--- Source records ---

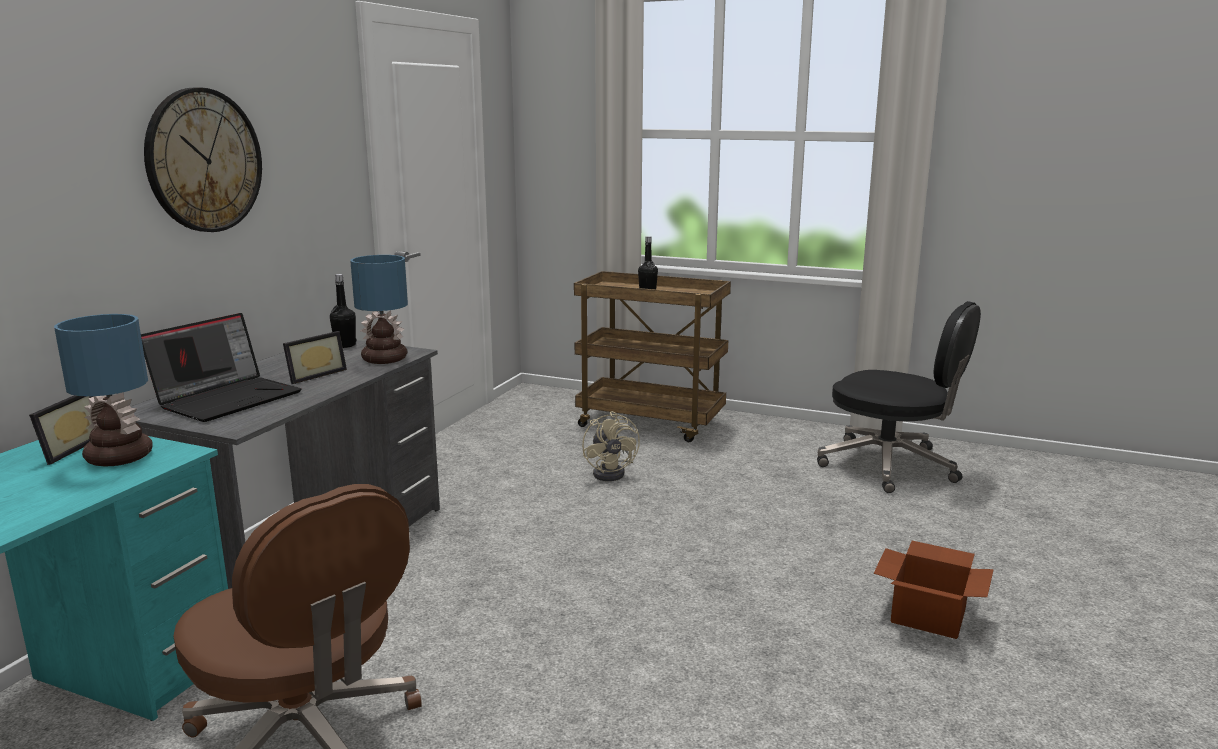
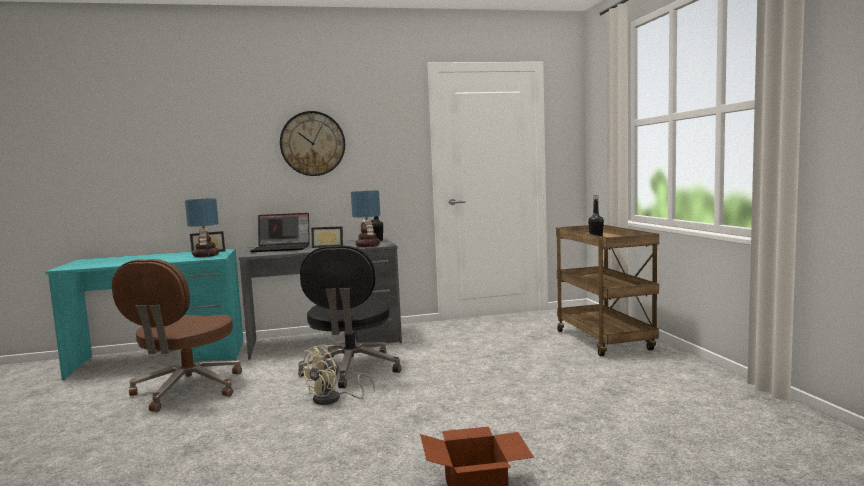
camera: 55 degrees right, 10 degrees down
(613, 473) = (513, 355): beige fan -> beige fan (333, 399)
(891, 466) = (718, 417): black office chair -> black office chair (351, 370)

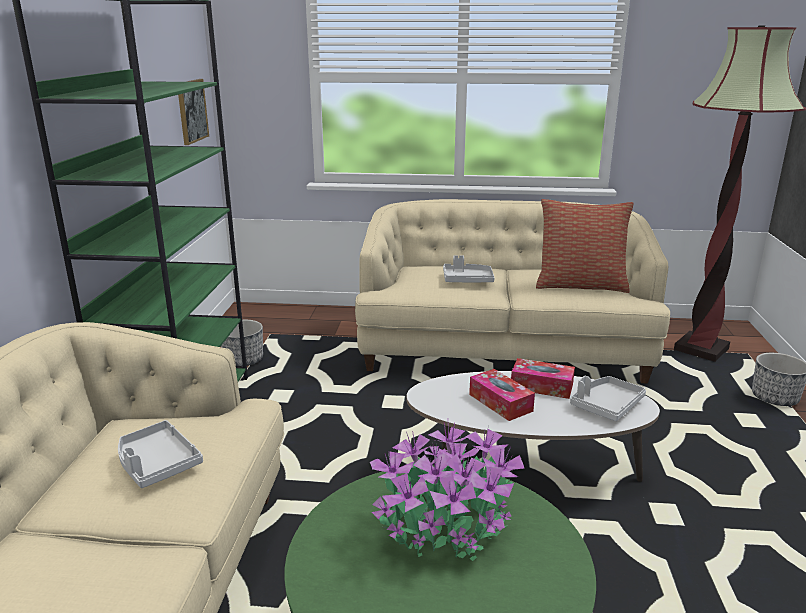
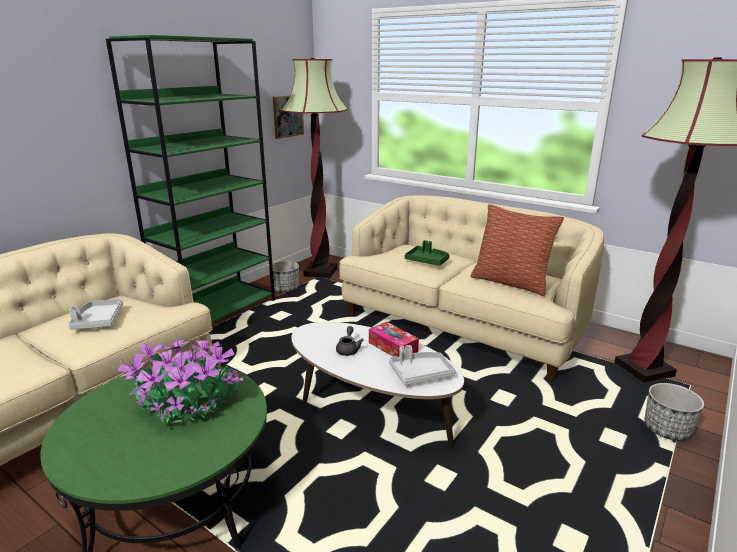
camera: 30 degrees right, 0 degrees up
(265, 328) = (320, 272): none -> floor lamp
(467, 280) = (427, 261): grey tray -> green tray
(500, 402) = (348, 349): tissue box -> grey teapot

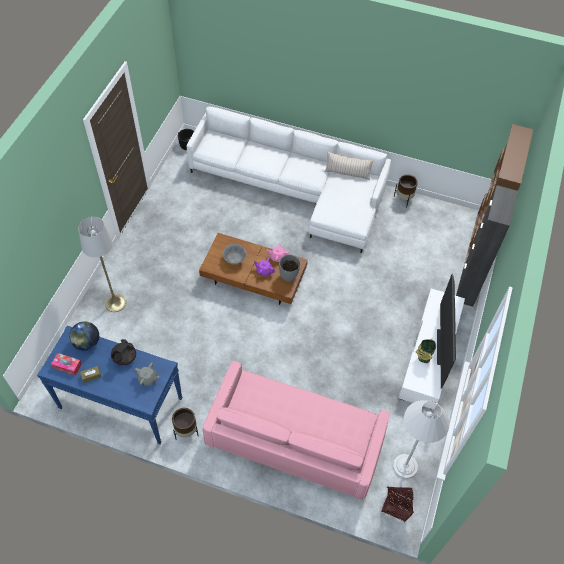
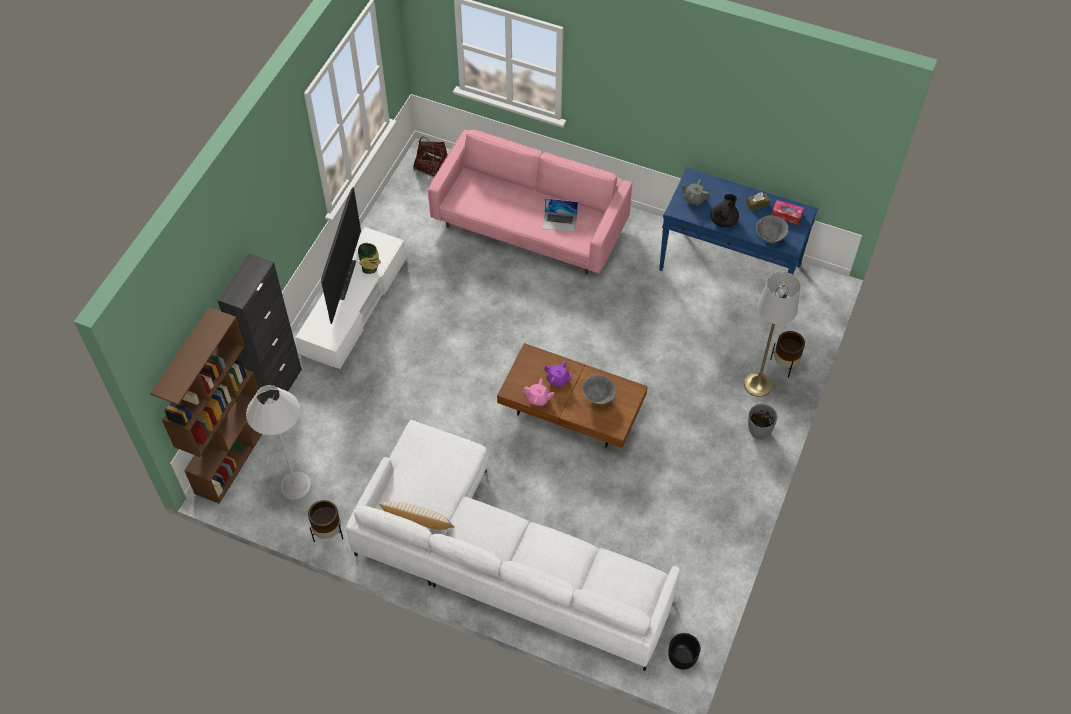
camera: 175 degrees left, 0 degrees up
(87, 343) = (770, 237): globe -> grey bowl
(186, 431) = (651, 237): brown planter -> brown planter (785, 364)
(268, 401) = (559, 221): none -> laptop
(289, 276) = (525, 371): grey vase -> grey vase (758, 432)
(405, 466) = (414, 197): white floor lamp -> white floor lamp (295, 485)

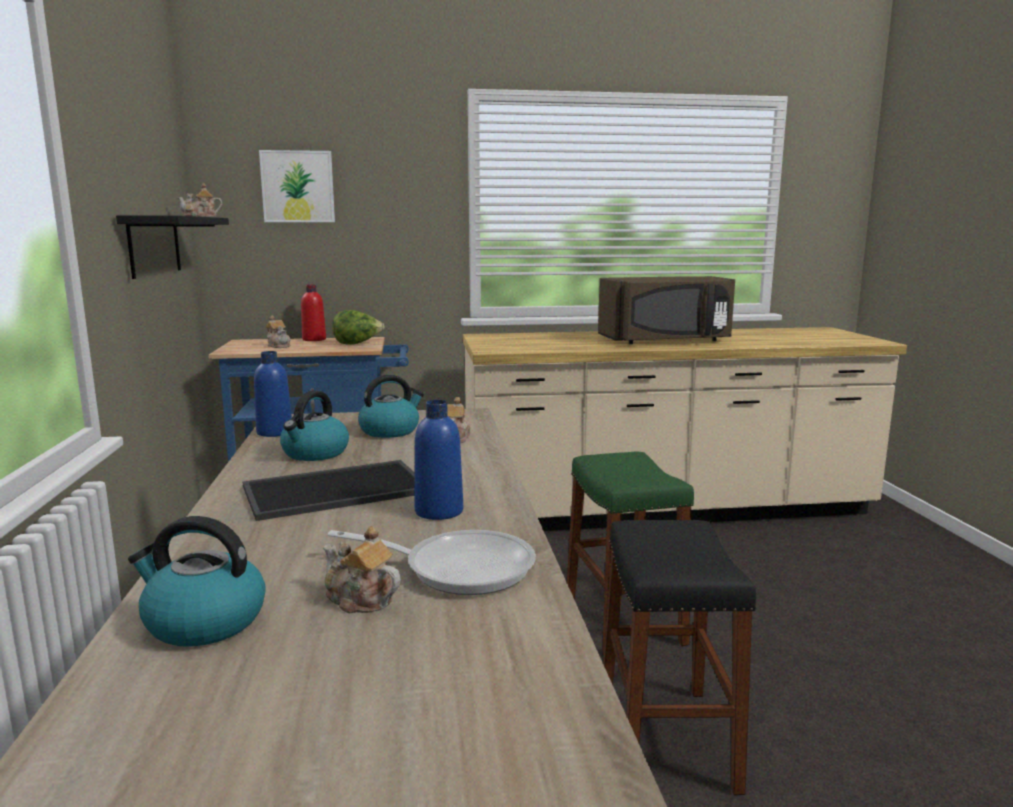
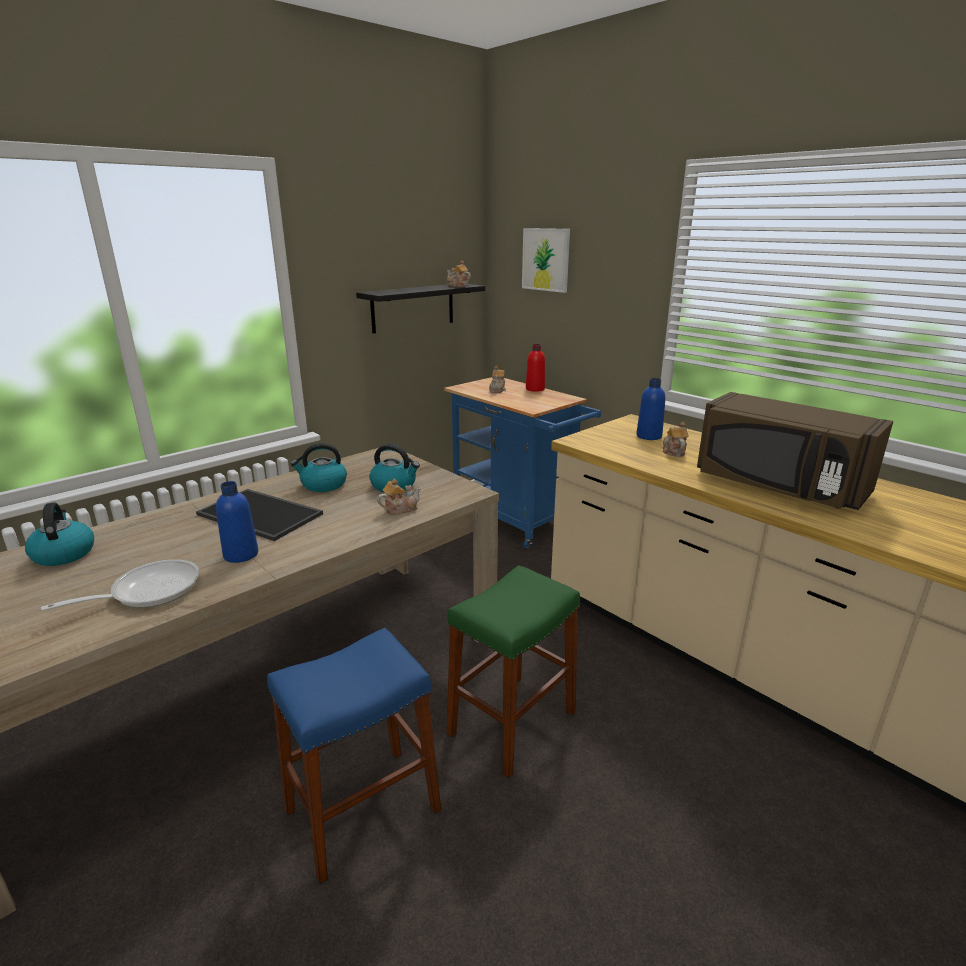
camera: 55 degrees right, 10 degrees up
(274, 432) = (354, 460): blue bottle -> blue bottle (649, 436)
(357, 344) = (542, 402): lettuce -> none
(359, 600) = (96, 579): teapot -> teapot (673, 451)
(458, 568) = (148, 591): frying pan -> frying pan turned 105 degrees counterclockwise
(666, 739) = (363, 810): black stool -> blue stool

---

The answer consists of the line holding "camera: 55 degrees right, 10 degrees up" and every line after it up to the end of the records, word for word.

▶ **Answer box**
camera: 55 degrees right, 10 degrees up
(274, 432) = (354, 460): blue bottle -> blue bottle (649, 436)
(357, 344) = (542, 402): lettuce -> none
(359, 600) = (96, 579): teapot -> teapot (673, 451)
(458, 568) = (148, 591): frying pan -> frying pan turned 105 degrees counterclockwise
(666, 739) = (363, 810): black stool -> blue stool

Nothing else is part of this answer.